Тут Гена вспоминает, что у его племянника сегодня день рождения и надо срочно отбить телеграмму. Гена в семье старший ребенок, младшие учатся в школе, но он третью неделю не получает писем из дома, мало ли что могло произойти.
— И посылку сообрази, — даю я дельный совет, — все дети помешаны на сгущенке.
Зураб смотрит на меня ненавидящими глазами, межировские «Проводы» сводят его с ума.
Давид Самойлович видит наши хитрости насквозь и сам рад слукавить — ну не возникло контакта, что поделаешь.
— Конечно, — выговаривает старательно, — семья — святое дело.
Хорошо, что Гали нет в комнате, она болезненно реагирует на любые сентенции, тем более семейного толка, весь дом на ней.
В электричке Зураб демонстративно садится подальше от нас.
— Вот, человека обидели, — подытоживает Генка.
— Просто мы с тобой однолюбы.
*
Вечер в ЦДЛ, посвященный 50-летию Самойлова, был для нас неожиданным подарком. Неужели что-то сдвинулось в чиновничьих верхах и возвращаются поэты на круги своя? Нам так хотелось, чтоб это оказалось знаменьем.

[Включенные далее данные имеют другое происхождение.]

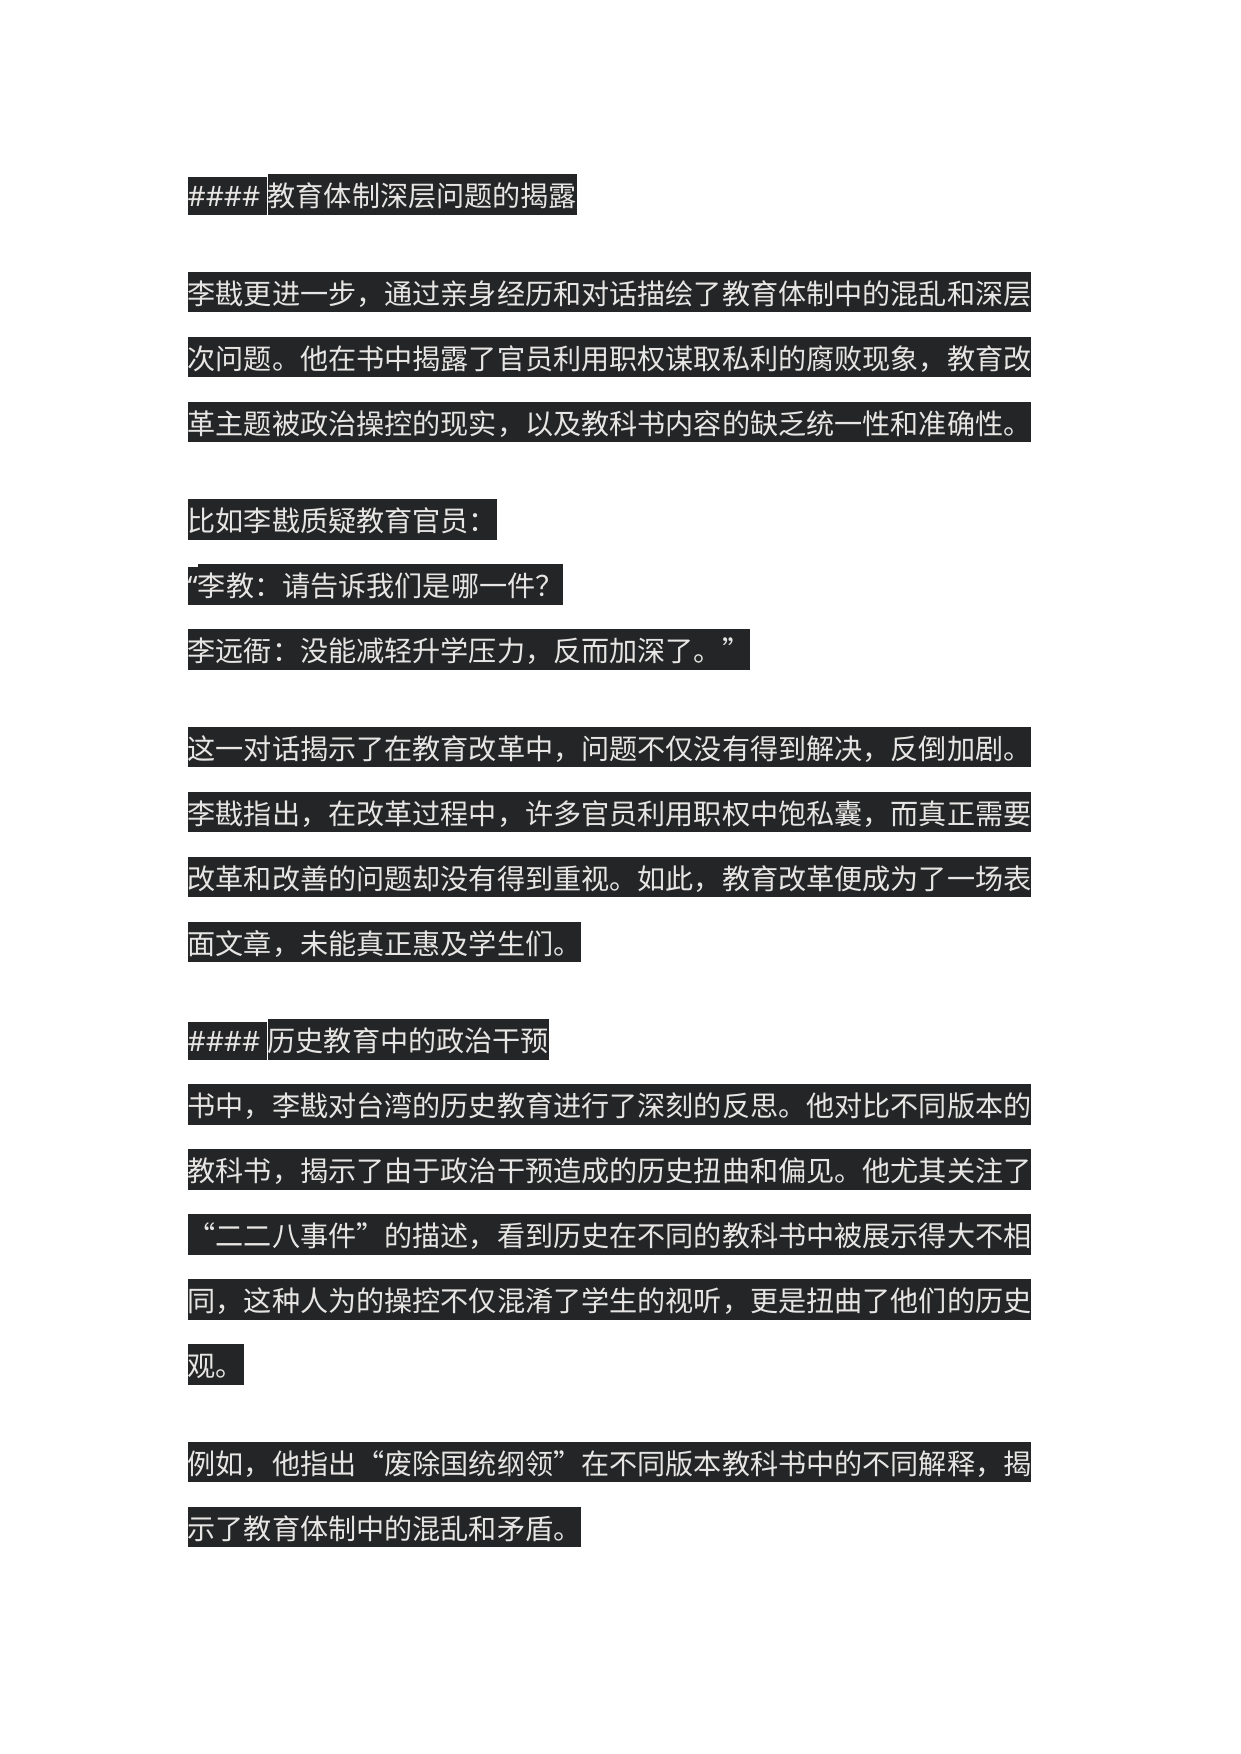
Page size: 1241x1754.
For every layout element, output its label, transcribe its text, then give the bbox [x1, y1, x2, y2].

text 这一对话揭示了在教育改革中，问题不仅没有得到解决，反倒加剧。李戡指出，在改革过程中，许多官员利用职权中饱私囊，而真正需要改革和改善的问题却没有得到重视。如此，教育改革便成为了一场表面文章，未能真正惠及学生们。 [187, 714, 1053, 974]
text 李戡更进一步，通过亲身经历和对话描绘了教育体制中的混乱和深层次问题。他在书中揭露了官员利用职权谋取私利的腐败现象，教育改革主题被政治操控的现实，以及教科书内容的缺乏统一性和准确性。 [187, 259, 1053, 454]
text 比如李戡质疑教育官员： [187, 487, 1053, 552]
text #### 历史教育中的政治干预 [187, 1007, 1053, 1072]
text 李远衙：没能减轻升学压力，反而加深了。” [187, 617, 1053, 682]
text “李教：请告诉我们是哪一件？ [187, 552, 1053, 617]
text #### 教育体制深层问题的揭露 [187, 162, 1053, 227]
text 书中，李戡对台湾的历史教育进行了深刻的反思。他对比不同版本的教科书，揭示了由于政治干预造成的历史扭曲和偏见。他尤其关注了“二二八事件”的描述，看到历史在不同的教科书中被展示得大不相同，这种人为的操控不仅混淆了学生的视听，更是扭曲了他们的历史观。 [187, 1072, 1053, 1397]
text 例如，他指出“废除国统纲领”在不同版本教科书中的不同解释，揭示了教育体制中的混乱和矛盾。 [187, 1429, 1053, 1559]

Галя волновалась ужасно, такой я ее не видела. Всегда строгая и беспрекословная, она растерялась, словно застигнутая врасплох, и щеки ее пылали сильней, чем ее вишневая кофточка. Роль распорядительницы давалась ей с трудом, но она в момент улаживала сотни мелких и каверзных вопросов организационного порядка. Мы носились за ней, как хвост за кометой, и больше мешали, чем помогали, но она не сердилась, а радостно подбадривала нас.
Зал был переполнен, сидели в проходах, прямо на ступеньках, стояли у дверей. Однокурсники с боем «держали» нам места, в последнюю минуту мы протиснулись в шумную середину, и Давид Самойлович вышел на сцену. Захлопали сразу и горячо, долго не могли остановиться, словно боялись, что на этом все и кончится.
Честно говоря, не помню, кто и что говорил в приветственном слове, сцена прыгала перед глазами. Мы ждали Самого.
Давид Самойлович начал спокойно, несуетливо, как бы продолжая кем-то прерванный разговор, и зал успокоился и затих.